> _Stated problem 1_: Turn the lines of the entries below, from the line holding "order: Bryopsidales" through the line holding "state / province: Ilocos", inclusive, into a Markdown table with the columns Row and Line, numbering each row and leaving out blank lines.

◇ ◇ ◇ ◇

Definitions

aristocracy

aristocracy

[ar-uh-stok-ruh-see]
aristocracy [Gr.,=rule by the best], in political science, government by a social elite. In the West the political concept of aristocracy derives from Plato's formulation in the Republic. The criteria on which aristocracy is based may vary greatly from society to society. Historically, aristocracies have usually rested on landed property, have invoked heredity, and, despite frequent conflicts with the throne, have flourished chiefly within the framework of monarchy. Aristocracy may be based on wealth as well as land, as in ancient Carthage and medieval Venice, or may be a theocracy like the Brahman caste in India. Other criteria can be age, race, military prowess, or cultural attainment. The best example of a modern landowning aristocracy that conducted government was in England from 1688 to 1832. A resurgence by the French aristocracy in the 18th cent. was ended by the French Revolution, which abolished most of the privileges on which it was based. Inflation, which cut into the fixed income of the aristocracy, the loss of the traditional military role of the aristocracy, and the rise of industry and decline in the importance of landed property have all worked against the aristocracy. Today the political power of traditional western aristocracy has all but disappeared.

◇ ◇ ◇ ◇

> _Stated problem 2_: According to the aristocracy definition above, during what years did England have the best example of a modern landowning aristocracy that conducted government?

> _Data provided_:
◇ ◇ ◇ ◇

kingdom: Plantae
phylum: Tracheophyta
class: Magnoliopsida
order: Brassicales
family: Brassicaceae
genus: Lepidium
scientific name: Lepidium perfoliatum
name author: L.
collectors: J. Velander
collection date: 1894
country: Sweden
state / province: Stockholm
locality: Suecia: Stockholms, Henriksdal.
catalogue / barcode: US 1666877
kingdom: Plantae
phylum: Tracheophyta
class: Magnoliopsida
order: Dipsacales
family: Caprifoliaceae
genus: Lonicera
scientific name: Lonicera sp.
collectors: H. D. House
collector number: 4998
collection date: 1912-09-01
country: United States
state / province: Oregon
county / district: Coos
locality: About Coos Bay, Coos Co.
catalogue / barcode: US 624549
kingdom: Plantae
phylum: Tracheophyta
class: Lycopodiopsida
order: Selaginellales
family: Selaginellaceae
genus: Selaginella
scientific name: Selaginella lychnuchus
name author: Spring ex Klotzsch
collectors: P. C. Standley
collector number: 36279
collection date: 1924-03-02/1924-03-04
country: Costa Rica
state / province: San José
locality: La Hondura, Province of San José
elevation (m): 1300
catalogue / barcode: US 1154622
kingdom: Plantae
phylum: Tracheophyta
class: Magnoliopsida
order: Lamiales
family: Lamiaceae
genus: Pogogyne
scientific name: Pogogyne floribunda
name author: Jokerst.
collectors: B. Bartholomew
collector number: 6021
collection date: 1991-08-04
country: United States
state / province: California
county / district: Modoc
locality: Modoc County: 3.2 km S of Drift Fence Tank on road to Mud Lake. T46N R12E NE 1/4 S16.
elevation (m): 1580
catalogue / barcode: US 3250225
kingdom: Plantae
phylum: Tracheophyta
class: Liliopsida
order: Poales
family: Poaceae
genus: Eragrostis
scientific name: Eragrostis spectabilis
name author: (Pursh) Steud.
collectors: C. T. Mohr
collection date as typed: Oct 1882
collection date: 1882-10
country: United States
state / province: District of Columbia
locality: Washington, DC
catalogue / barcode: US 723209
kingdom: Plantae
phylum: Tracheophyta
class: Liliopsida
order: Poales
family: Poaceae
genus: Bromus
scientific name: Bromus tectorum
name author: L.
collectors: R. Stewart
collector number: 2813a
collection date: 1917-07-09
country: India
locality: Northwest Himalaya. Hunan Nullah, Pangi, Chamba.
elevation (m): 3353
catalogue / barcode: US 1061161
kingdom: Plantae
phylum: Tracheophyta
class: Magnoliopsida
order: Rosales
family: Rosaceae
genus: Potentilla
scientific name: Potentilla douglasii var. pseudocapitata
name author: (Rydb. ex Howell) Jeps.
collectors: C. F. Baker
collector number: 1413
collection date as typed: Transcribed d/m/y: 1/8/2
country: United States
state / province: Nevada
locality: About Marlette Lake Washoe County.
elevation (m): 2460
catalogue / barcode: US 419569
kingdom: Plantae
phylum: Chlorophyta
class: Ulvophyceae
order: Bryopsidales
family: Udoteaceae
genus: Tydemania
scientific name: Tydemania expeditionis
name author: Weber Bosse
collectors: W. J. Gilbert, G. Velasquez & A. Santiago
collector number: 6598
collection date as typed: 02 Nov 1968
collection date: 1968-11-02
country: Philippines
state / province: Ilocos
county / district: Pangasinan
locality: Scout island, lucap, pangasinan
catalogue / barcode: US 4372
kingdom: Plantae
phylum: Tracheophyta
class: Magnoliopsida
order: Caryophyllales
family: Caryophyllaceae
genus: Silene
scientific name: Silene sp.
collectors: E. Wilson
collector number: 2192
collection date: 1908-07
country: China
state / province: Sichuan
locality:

◇ ◇ ◇ ◇

> _Finished answer 1_:
| Row | Line |
|---|---|
| 1 | order: Bryopsidales |
| 2 | family: Udoteaceae |
| 3 | genus: Tydemania |
| 4 | scientific name: Tydemania expeditionis |
| 5 | name author: Weber Bosse |
| 6 | collectors: W. J. Gilbert, G. Velasquez & A. Santiago |
| 7 | collector number: 6598 |
| 8 | collection date as typed: 02 Nov 1968 |
| 9 | collection date: 1968-11-02 |
| 10 | country: Philippines |
| 11 | state / province: Ilocos |

> _Finished answer 2_: From 1688 to 1832.